The sole survivor of the Friday crash, a 25-year-old mother of two, remained in critical condition Tuesday at a Las Vegas hospital with burns over 80 percent of her body.
Steve Johnson, Mohave County, Ariz., sheriff’s spokesman, said Tuesday that a sheriff’s detective found that the helicopter struck hillside boulders, traveled a short distance downhill and hit the ground.
”There was evidence of scraping on the rocks just above the crash site itself,” Johnson said. ”It indicates to us the aircraft was following the slope of that hill down, then there was the scrape and farther down there was the helicopter itself.”
Sheriff’s investigators don’t know what caused the helicopter to crash into the rocks, Johnson said.
National Transportation Safety Board investigators said it was premature to make any comment about the significance of the marks.
”We are still in the information gathering portion of the investigation,” said Lauren Peduzzi, NTSB spokeswoman. ”As part of the more detailed and ongoing investigation we will look at what those marks mean.”
Jerry Snyder, FAA spokesman in Los Angeles, deferred comment to the NTSB about the cause of the crash near Meadview, Ariz.
Johnson said the detective – an experienced aircraft and vehicle crash investigator – noted the scraped rocks were a few yards below the crest of a rugged cliff. Johnson said most of the damage to the aircraft was from fire, not the result of impact.
An autopsy Monday revealed that the pilot, Kevin Innocenti, 27, of Henderson, Nev., burned to death, the sheriff’s spokesman s aid.
Between 75-100 family members, Papillon employees and others from the air tour industry attended a memorial service Tuesday at the Papillon Grand Canyon Helicopter company’s hangar in Las Vegas. The informal ceremony included remarks from Innocenti’s father, Franco Innocenti, and Papillon’s owner, Brenda Halvorson.
Company officials said family members planned to visit the crash scene by helicopter afterward.
In New York, the dead – David Daskal, Shayie Lichtenstein, Avi and Barbara Wajsbaum and Aryeh Zvi Fastag – were mourned Monday by several hundred people during Orthodox Jewish ceremonies in the Brooklyn neighborhood of Borough Park.

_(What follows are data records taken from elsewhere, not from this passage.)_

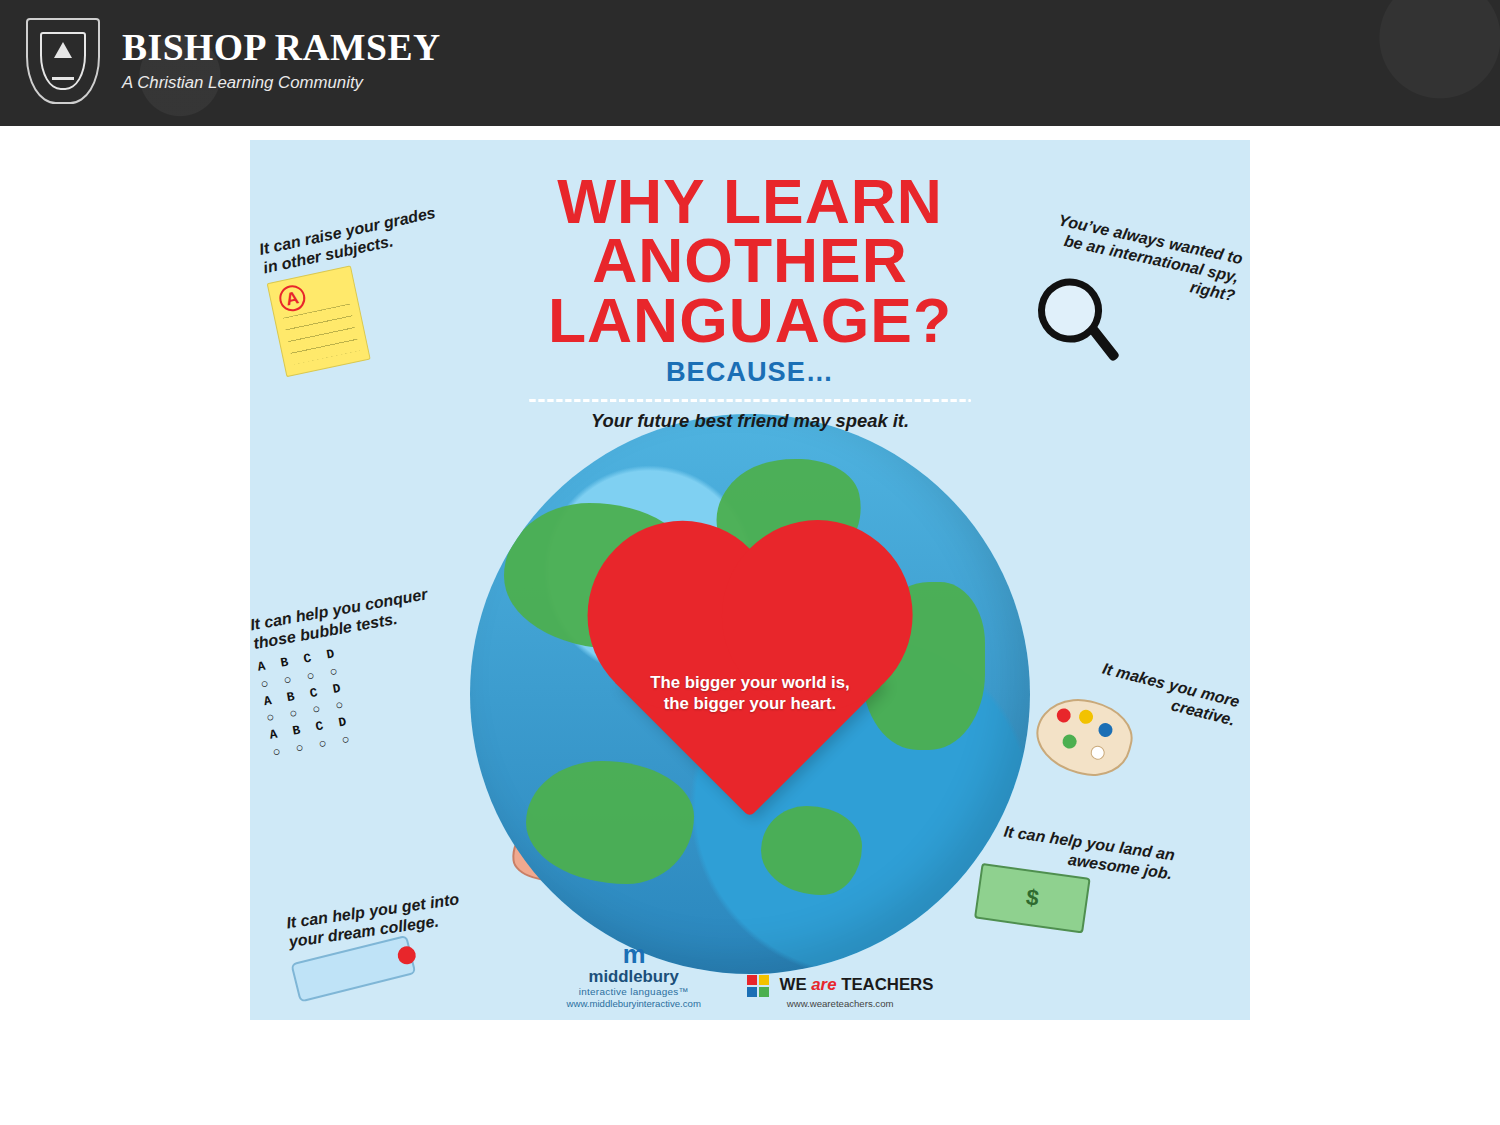BISHOP RAMSEY
A Christian Learning Community
Why Learn Another Language?
Because…
It can raise your grades in other subjects.
You’ve always wanted to be an international spy, right?
It can help you conquer those bubble tests. A B C D ○ ○ ○ ○ A B C D ○ ○ ○ ○ A B C D ○ ○ ○ ○
It makes you more creative.
It’s good for your brain.
It can help you land an awesome job.
It can help you get into your dream college.
Your future best friend may speak it.
The bigger your world is,
the bigger your heart.
m
middlebury
interactive languages™
www.middleburyinteractive.com
WE are TEACHERS
www.weareteachers.com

The Maricopa County medical examiner’s office in Phoenix released the cause of deaths Tuesday. Daskal and the Wajsbaums died from blunt trauma and burns, while Fastag burned to death. Lichtenstein died from head injuries.
In Las Vegas, University Medical Center doctors were closely watching Chana Daskal, David’s widow. She was reported to be heavily sedated while being monitored for swelling and infection from her burns.
Friday’s crash was in unregulated airspace outside the Grand Canyon’s special flight rules area, a Federal Aviation Administration spokesman said.
The crash site by Grand Wash Cliffs, a scenic area between Grand Canyon National Park and the Lake Mead National Recreation Area, is subject to noise, altitude and other federal restrictions that have been focus of air tour industry criticism in recent years.